On the morning of my last day in Sinai, I listened to the monks sing their eternal praise to God. By midday, I was lunching on the poolside terrace of a luxury hotel in lively Katriin. In the afternoon, I took tea with a Bedouin elder, who offered me apricots from trees in the walled garden surrounding his sturdy stone house on the mountainside.
During the summer, the Bedouin Mahmoud Mansour takes his 30 sheep to mountain pastures above the snow line, where he sleeps in a cave, “as any of my forebears might have done,” he says, smiling. As an employee of the Egyptian government, he also patrols—on camel—the St. Katherine Natural Protectorate, which covers 1,740 square miles and which supports a rich assortment of desert wildlife: ibex, hyena, endangered North African wolves, the Egyptian spiny mouse, the sand fox and the rock hyrax (a rabbit-size, very distant relative of the elephant).

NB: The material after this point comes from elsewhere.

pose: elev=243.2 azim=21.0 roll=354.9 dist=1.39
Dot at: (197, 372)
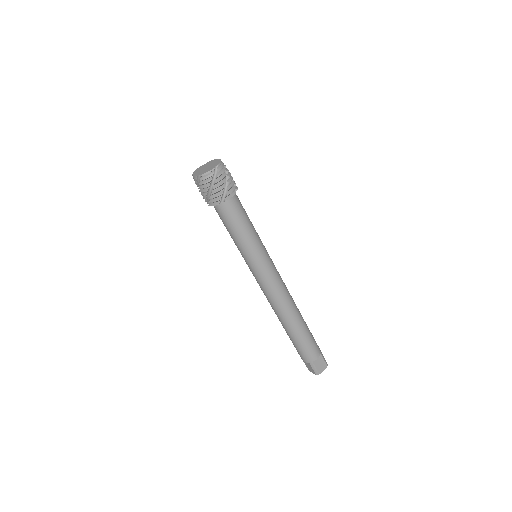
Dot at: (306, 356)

“I know every single cranny in these mountains,” says Mansour. He has helped stop illegal construction of houses, put an end to unauthorized rockquarrying and cracked down on poachers trapping rare falcons. He explains to his fellow shepherds that the occasional sheep, killed by the desert’s wild beasts, is far less valuable than the potential revenue brought in by the tourists.
Still, he mourns the passing of many traditions. “My people,” he muses, “are no longer interested in the mountains or in gardens. Instead, they open coffee shops and work as mechanics.” He is troubled that camels, once a Bedouin’s most precious possession, are turned loose to run wild in the desert. But he remains optimistic. “If you do good deeds in life, like fixing a bird’s broken wing or planting a tree anyone may eat from,” he avers, “these gestures will earn you Paradise.”
By evening, I was in Dahab, not long ago a sleepy beachside hamlet, now another stop amid a concrete line of resorts running for miles along the shore. The town’s main street, parallel to the waterfront, was all lights and bustle. Foreigners and Egyptians lurched gaily through the starlit air. With waves lapping at one side of the road and mountains rising in the distance, the stresses of Cairo and the dank filth of the Nile seemed far away.
I was having dinner in a restaurant jutting out on the water when a wave, in the unpredictable way of the Red Sea, rose up and drenched me and my companions. Over loudspeakers, we could hear the voices of women singing, as they must have done 3,000 years ago after a much greater wave disposed of Pharaoh’s chariots. According to Exodus, Moses’ sister Miriam, celebrating that dramatic deliverance, “took a timbrel in her hand; and all the women went out after her with timbrels and with dances.”
For a fleeting moment, Lawrence of Arabia had it right after all. The Sinai seemed a most “jolly desert” indeed.